INSTRUCTION ▸ Print the listing below from its opening line through the line holding "keywords: install, upgrade, remove, unified", both ends included.
***
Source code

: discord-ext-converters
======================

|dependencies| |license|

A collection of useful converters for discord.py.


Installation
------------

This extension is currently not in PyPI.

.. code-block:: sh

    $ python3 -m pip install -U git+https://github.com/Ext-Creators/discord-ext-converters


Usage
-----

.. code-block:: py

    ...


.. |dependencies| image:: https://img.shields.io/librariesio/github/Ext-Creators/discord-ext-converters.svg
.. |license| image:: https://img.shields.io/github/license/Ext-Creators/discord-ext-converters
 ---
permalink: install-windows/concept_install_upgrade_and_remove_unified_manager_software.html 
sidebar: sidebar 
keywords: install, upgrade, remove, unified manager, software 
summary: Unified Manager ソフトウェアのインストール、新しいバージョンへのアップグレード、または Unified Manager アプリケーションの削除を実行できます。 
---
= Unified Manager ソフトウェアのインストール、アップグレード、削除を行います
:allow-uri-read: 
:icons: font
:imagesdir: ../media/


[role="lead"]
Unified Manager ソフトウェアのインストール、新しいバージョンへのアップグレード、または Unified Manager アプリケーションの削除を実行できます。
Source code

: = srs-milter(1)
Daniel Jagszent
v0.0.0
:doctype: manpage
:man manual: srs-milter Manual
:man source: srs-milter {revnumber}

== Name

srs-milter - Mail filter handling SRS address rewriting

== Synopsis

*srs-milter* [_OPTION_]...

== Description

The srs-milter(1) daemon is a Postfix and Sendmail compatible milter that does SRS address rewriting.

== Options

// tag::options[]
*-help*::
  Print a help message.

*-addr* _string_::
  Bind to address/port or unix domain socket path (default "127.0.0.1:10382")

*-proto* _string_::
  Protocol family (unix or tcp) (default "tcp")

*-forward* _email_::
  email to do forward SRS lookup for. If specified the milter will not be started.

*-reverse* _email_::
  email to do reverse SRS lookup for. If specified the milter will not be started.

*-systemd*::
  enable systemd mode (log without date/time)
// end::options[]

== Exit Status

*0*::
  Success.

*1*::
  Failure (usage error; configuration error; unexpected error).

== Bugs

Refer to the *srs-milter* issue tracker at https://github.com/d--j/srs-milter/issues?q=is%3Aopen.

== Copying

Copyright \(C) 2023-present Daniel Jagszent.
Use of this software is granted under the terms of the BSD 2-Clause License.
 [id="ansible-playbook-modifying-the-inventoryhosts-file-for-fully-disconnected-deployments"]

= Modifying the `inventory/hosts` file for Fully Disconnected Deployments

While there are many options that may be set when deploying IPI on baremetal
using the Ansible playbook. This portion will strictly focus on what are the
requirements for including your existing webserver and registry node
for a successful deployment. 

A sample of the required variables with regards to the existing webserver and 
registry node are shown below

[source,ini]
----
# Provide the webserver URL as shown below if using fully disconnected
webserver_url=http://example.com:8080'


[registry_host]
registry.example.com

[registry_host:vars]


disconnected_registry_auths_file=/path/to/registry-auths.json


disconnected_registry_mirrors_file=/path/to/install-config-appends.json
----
***
EXERCISE OUTPUT ▸
Source code

: discord-ext-converters
======================

|dependencies| |license|

A collection of useful converters for discord.py.


Installation
------------

This extension is currently not in PyPI.

.. code-block:: sh

    $ python3 -m pip install -U git+https://github.com/Ext-Creators/discord-ext-converters


Usage
-----

.. code-block:: py

    ...


.. |dependencies| image:: https://img.shields.io/librariesio/github/Ext-Creators/discord-ext-converters.svg
.. |license| image:: https://img.shields.io/github/license/Ext-Creators/discord-ext-converters
 ---
permalink: install-windows/concept_install_upgrade_and_remove_unified_manager_software.html 
sidebar: sidebar 
keywords: install, upgrade, remove, unified manager, software 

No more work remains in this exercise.